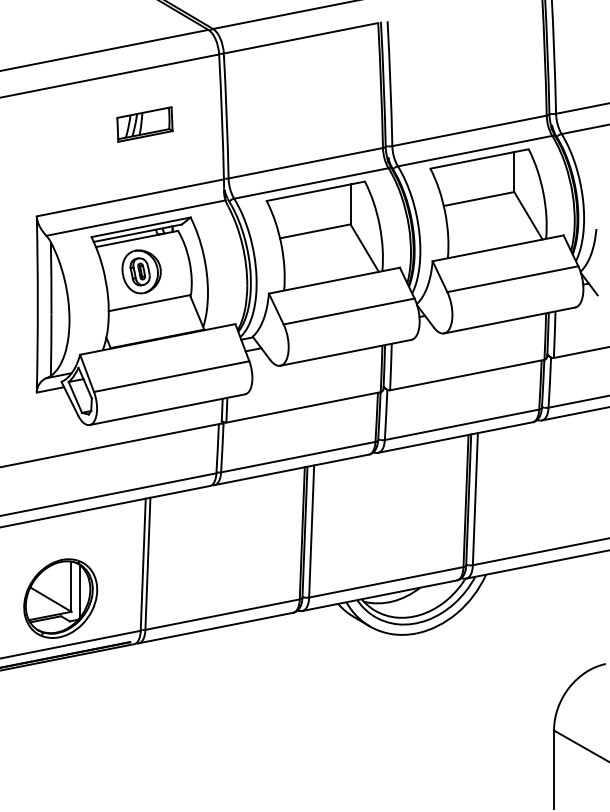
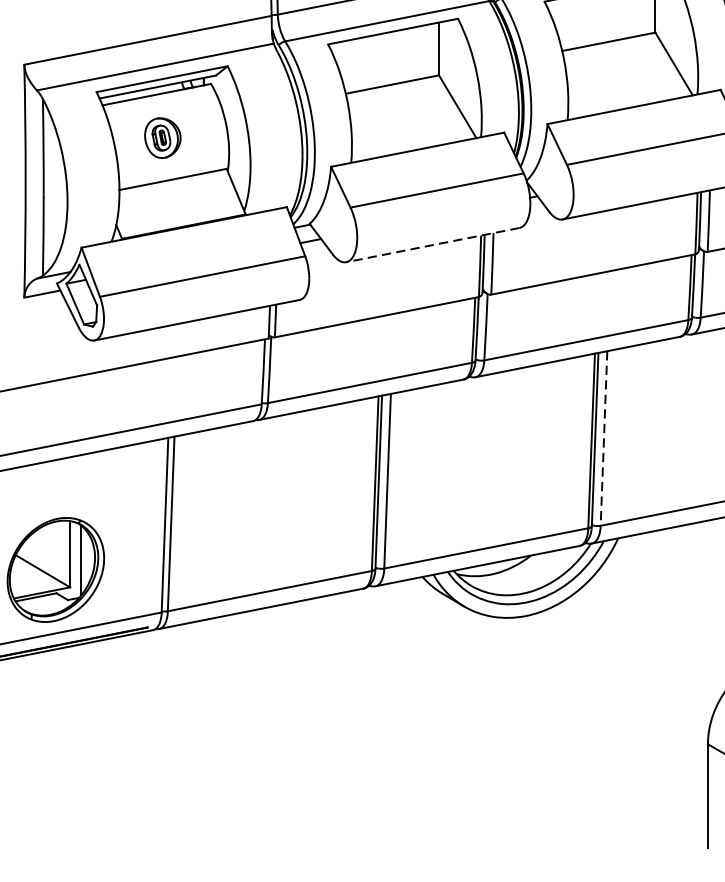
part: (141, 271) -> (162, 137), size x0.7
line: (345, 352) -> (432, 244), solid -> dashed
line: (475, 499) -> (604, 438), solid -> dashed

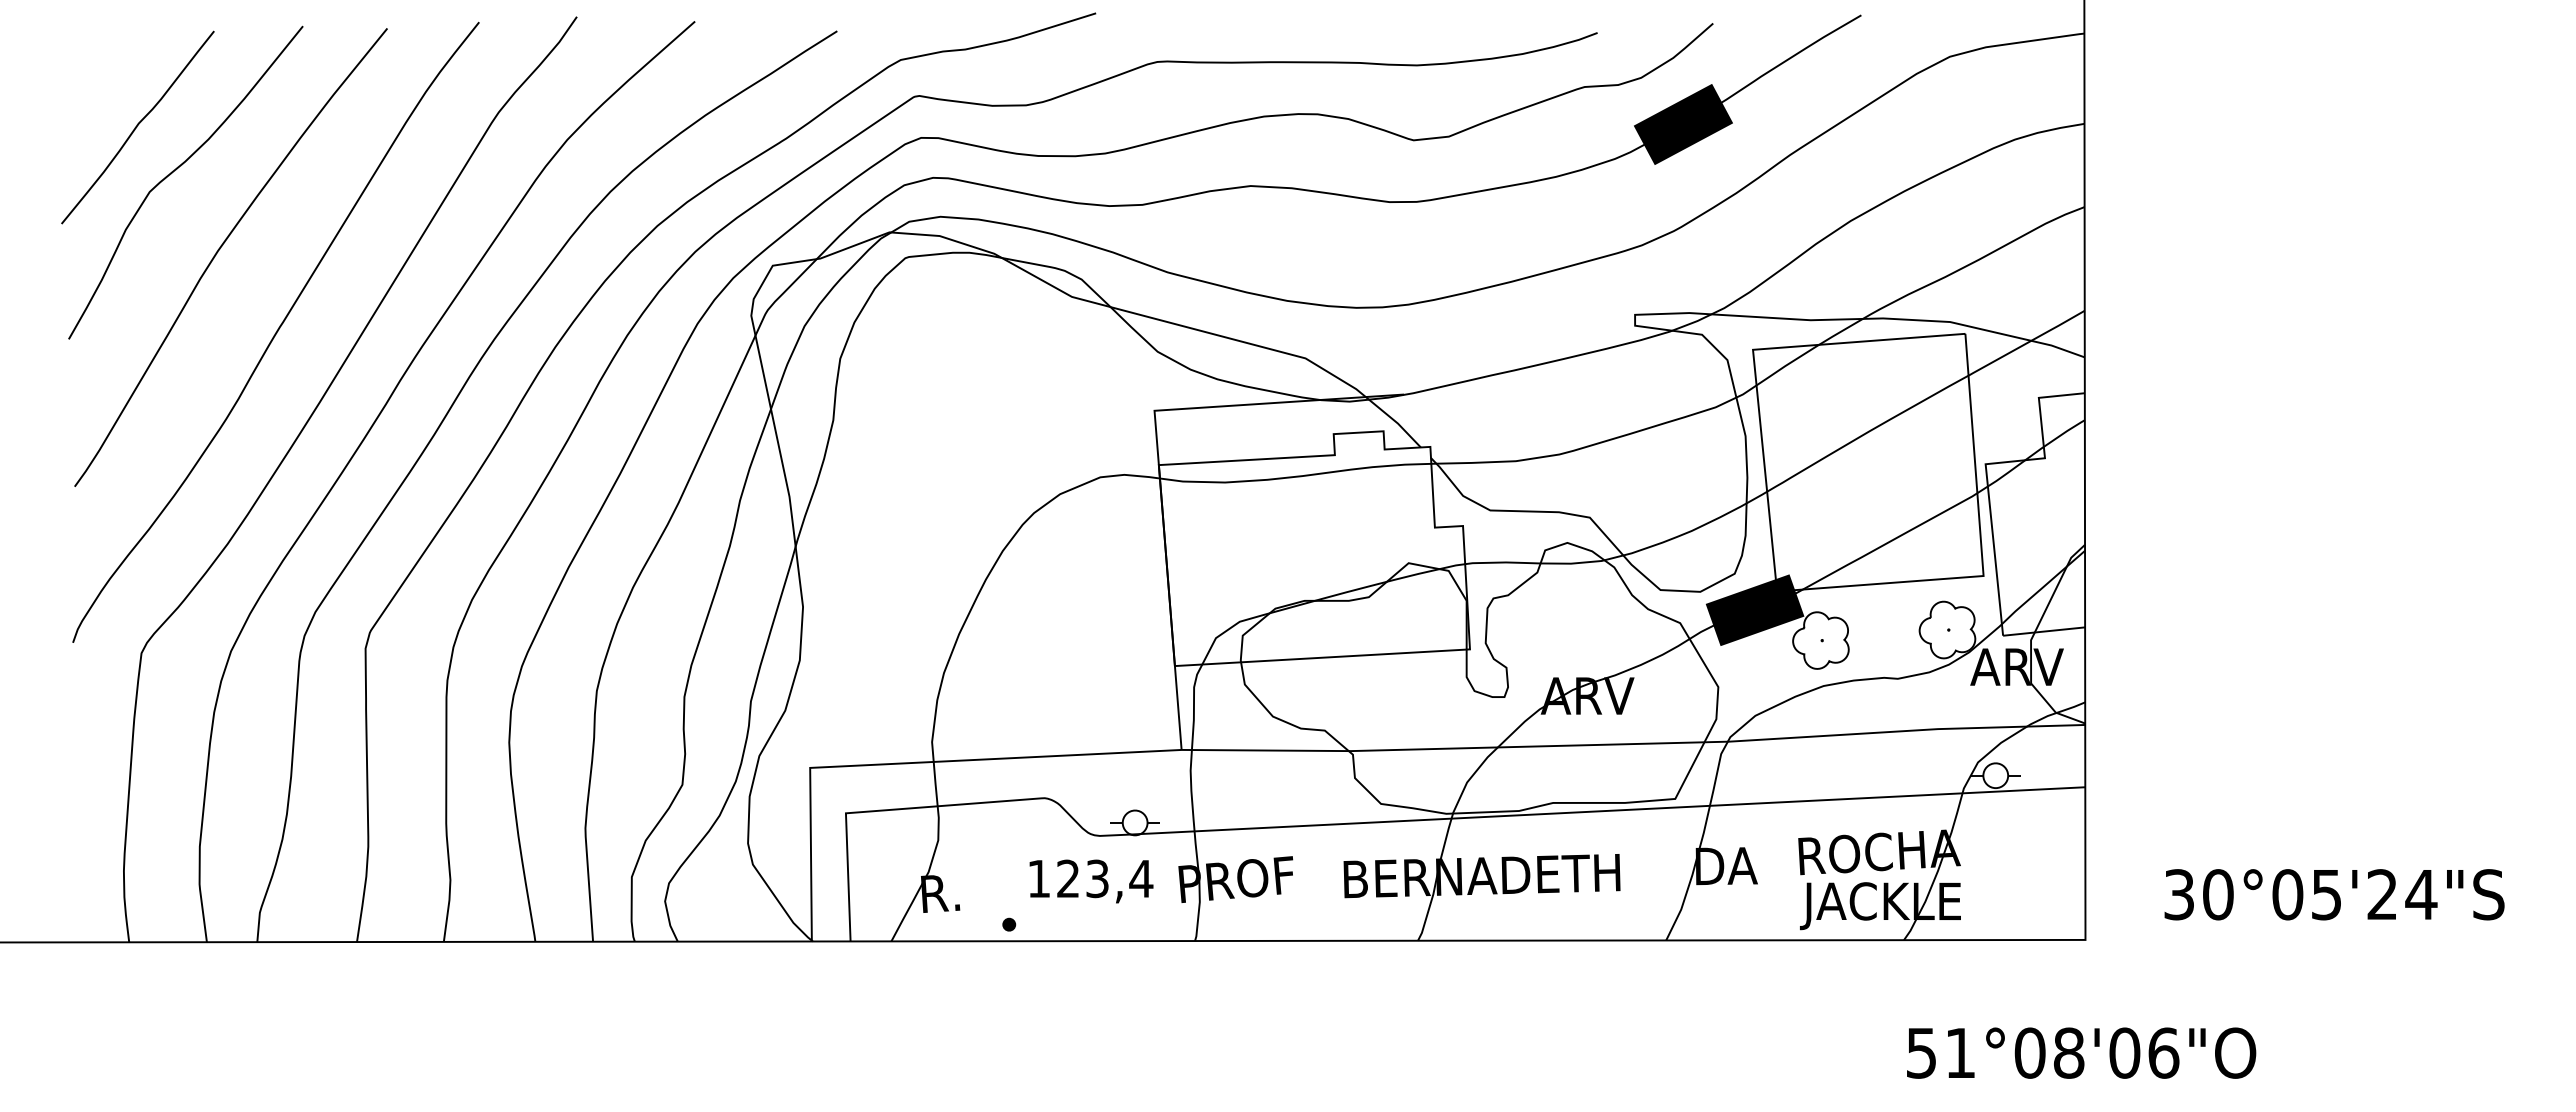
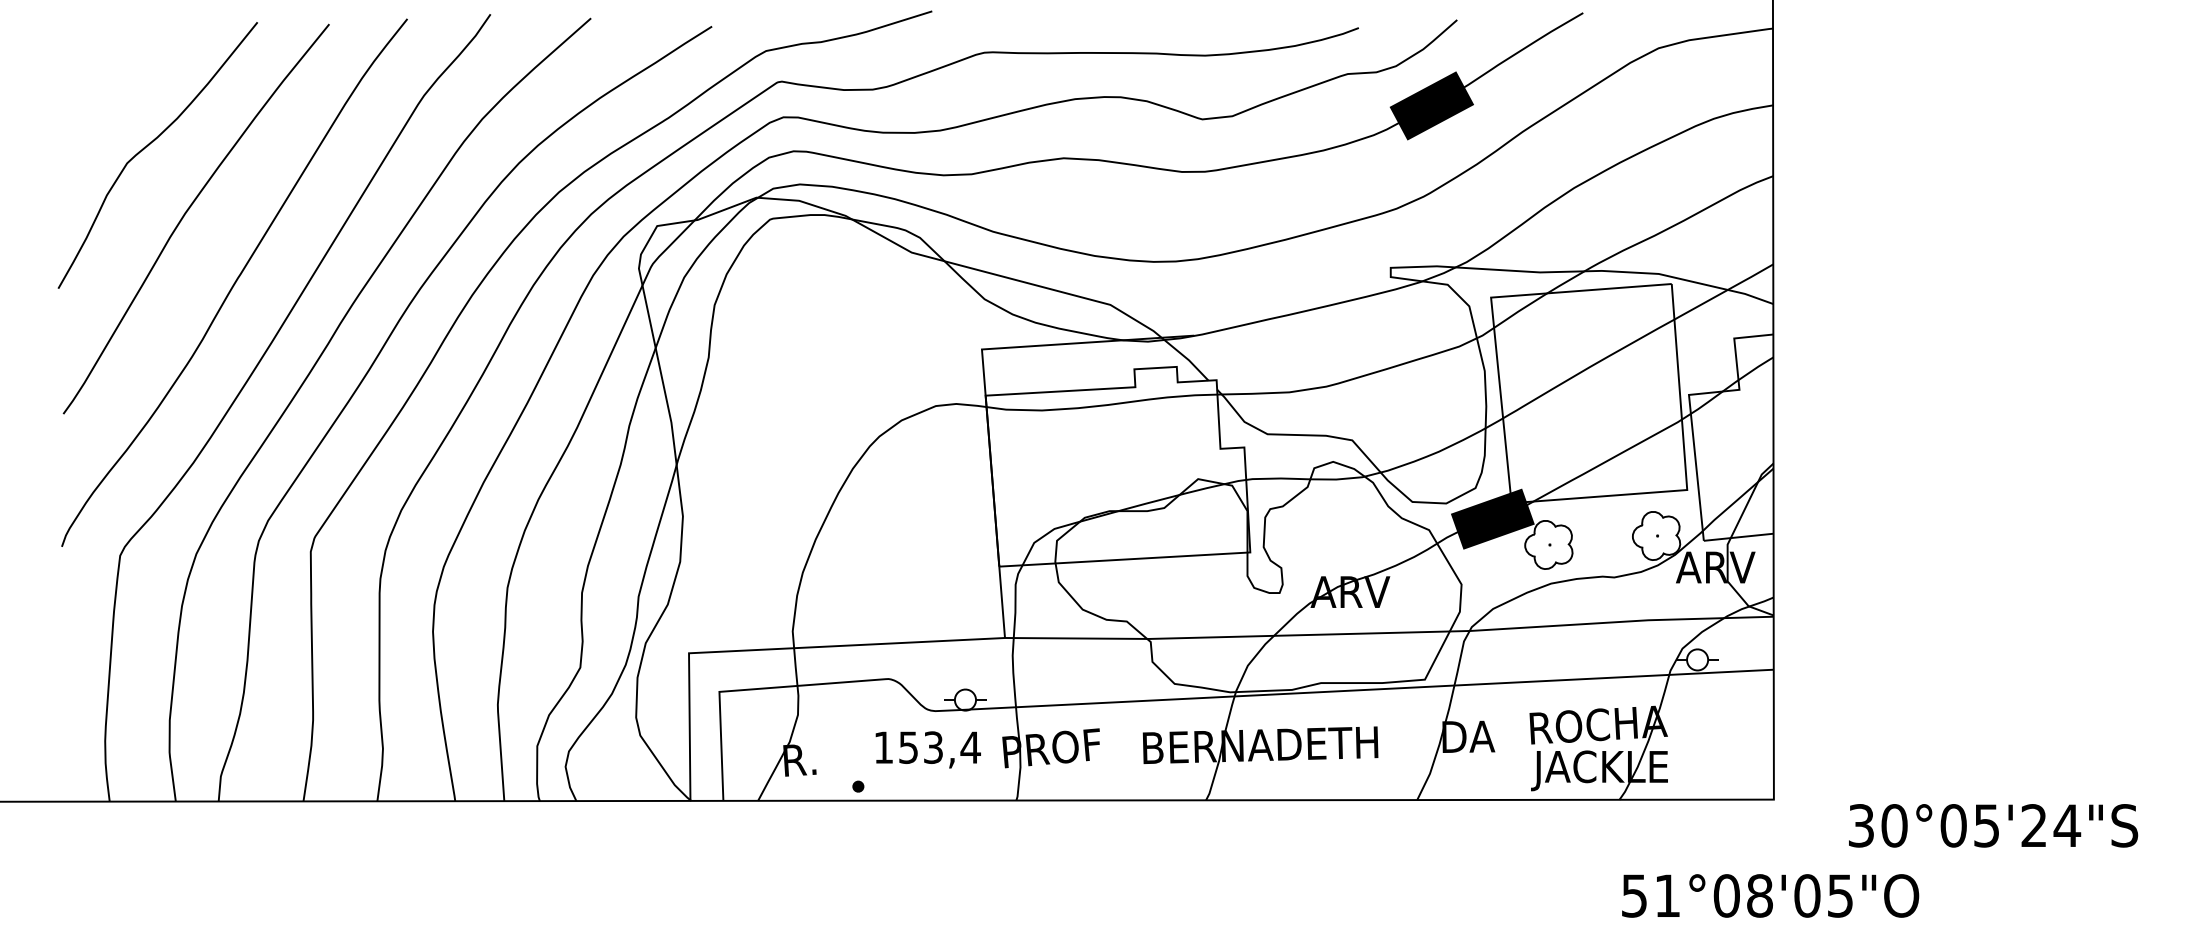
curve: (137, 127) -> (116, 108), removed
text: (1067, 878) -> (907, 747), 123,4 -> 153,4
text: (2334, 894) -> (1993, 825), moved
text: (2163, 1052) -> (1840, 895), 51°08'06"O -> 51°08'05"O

INSTRUCTIONS FOR THE TASK:
Write out the records above exactly. Pictures do not belong in the copy.

THE COMPLETED TASK:
part: (141, 271) -> (162, 137), size x0.7
line: (345, 352) -> (432, 244), solid -> dashed
line: (475, 499) -> (604, 438), solid -> dashed

curve: (137, 127) -> (116, 108), removed
text: (1067, 878) -> (907, 747), 123,4 -> 153,4
text: (2334, 894) -> (1993, 825), moved
text: (2163, 1052) -> (1840, 895), 51°08'06"O -> 51°08'05"O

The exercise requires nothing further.